Our theme for the month of October is “flash nonfiction.” Writers were asked to submit pieces that were 250 words or less.

Last October, I learned a friend from my hometown passed away. We hadn’t talked in years.

He was one of my first friends for my identity wasn’t linked to my family. He was the first friend whose death I had to grieve. 

I searched for memories, but they were compressed seconds. Unconcluded moments. The silent in-between.

Restless nights accumulated in my search for memories turned into regret for not keeping in touch. Eventually, I spent nights confronting mortality. 

Static noise from a space heater was my only companion. I turned to music to drown out my mind. There was no song I listened to more than 92914’s “Okinawa.” 
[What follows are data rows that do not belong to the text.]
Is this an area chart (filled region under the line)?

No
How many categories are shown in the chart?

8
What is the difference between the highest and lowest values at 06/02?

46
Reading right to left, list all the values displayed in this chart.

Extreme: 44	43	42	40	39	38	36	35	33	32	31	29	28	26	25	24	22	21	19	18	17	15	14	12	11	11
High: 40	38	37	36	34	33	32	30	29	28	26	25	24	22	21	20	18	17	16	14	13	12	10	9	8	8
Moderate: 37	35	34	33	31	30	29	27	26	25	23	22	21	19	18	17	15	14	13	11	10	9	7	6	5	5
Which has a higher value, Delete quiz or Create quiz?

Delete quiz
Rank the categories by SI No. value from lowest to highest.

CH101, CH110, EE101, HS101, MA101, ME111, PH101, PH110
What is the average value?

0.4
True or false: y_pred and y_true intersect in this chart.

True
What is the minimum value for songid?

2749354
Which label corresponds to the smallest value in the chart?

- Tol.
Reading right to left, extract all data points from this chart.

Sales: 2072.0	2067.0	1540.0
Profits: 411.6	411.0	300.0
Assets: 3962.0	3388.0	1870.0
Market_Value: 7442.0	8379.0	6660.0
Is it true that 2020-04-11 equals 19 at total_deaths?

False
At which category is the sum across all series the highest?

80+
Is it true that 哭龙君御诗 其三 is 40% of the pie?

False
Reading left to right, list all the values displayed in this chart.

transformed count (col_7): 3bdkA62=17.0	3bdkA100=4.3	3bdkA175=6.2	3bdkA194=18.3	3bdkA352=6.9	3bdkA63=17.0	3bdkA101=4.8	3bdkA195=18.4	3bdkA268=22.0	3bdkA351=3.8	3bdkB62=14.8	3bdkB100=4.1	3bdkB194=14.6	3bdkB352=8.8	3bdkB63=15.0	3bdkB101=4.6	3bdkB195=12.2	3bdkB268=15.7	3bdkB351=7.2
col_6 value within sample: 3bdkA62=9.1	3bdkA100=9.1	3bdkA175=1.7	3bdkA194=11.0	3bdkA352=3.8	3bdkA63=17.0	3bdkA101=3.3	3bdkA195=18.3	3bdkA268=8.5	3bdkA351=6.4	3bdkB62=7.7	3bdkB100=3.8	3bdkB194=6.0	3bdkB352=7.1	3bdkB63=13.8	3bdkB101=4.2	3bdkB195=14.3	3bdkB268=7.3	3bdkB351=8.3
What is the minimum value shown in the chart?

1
The sounds of waves and seagulls tethered my scattered thoughts. The gentle hum relaxed me. The long acoustic solo offered solace. The song was my fix. 

But fixes only last so long. It was inevitable that the thing I turned to the song to suppress became its greatest association. When I heard the song, I only thought of death. 

In January I cut it from my playlists. Encountering the song meant confronting emotions I could not handle. 

But I couldn’t stay away forever. When summer came, it was time to give the song another chance. I started it, hesitantly, and wondered which emotions would come. It was sadness over my friend’s death. It was the fear of mortality. It was the comfort of both. 

It’s the only song that makes me cry. It will be the one I keep going back to.

1 Comment

  1. Alex Johnson

    It’s funny how songs become anchors. When my friend’s mom passed away, I processed my feelings by hating The Band Perry’s popular single “When I Die Young” for no reason other than the flippantness I perceived in the title.

    I’m glad this song is strong enough to hold both the comfort and the sadness that comes with grief.